Segundo a coluna de Ancelmo Gois no Jornal O Globo, a 24ª Vara Cível do Foro Central reconheceu que houve uso irregular da identidade do artista por um perfil falso, que utilizava inteligência artificial para simular sua imagem e voz na promoção de supostos medicamentos.
Apesar disso, o magistrado entendeu que não há responsabilidade do Facebook, já que a legislação brasileira, especialmente o Marco Civil da Internet, só permite a responsabilização de plataformas digitais quando há descumprimento de ordem judicial específica para retirada do conteúdo.

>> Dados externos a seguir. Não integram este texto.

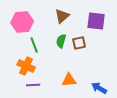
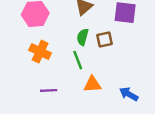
green line: (34, 45) -> (78, 60), moved
orange cross: (26, 66) -> (40, 52), moved

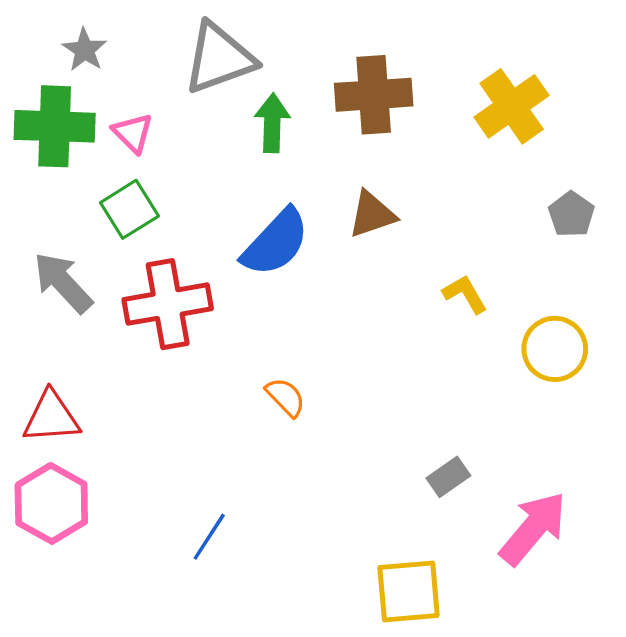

No caso, a empresa informou ter fornecido os dados disponíveis para identificação do responsável pelo perfil e cumprido as determinações judiciais, o que afastou a obrigação de indenizar. A conta, aliás, está indisponível desde o início do processo judicial.
Para piorar, Zezé ainda terá de arcar com as custas judiciais e os honorários advocatícios dos representantes do Facebook, estabelecido em 10% sobre o valor da causa.
Em outubro de 2025, a Meta foi condenada a retirar um vídeo falso com IA que simulava o cantor pedindo o impeachment de um ministro do STF.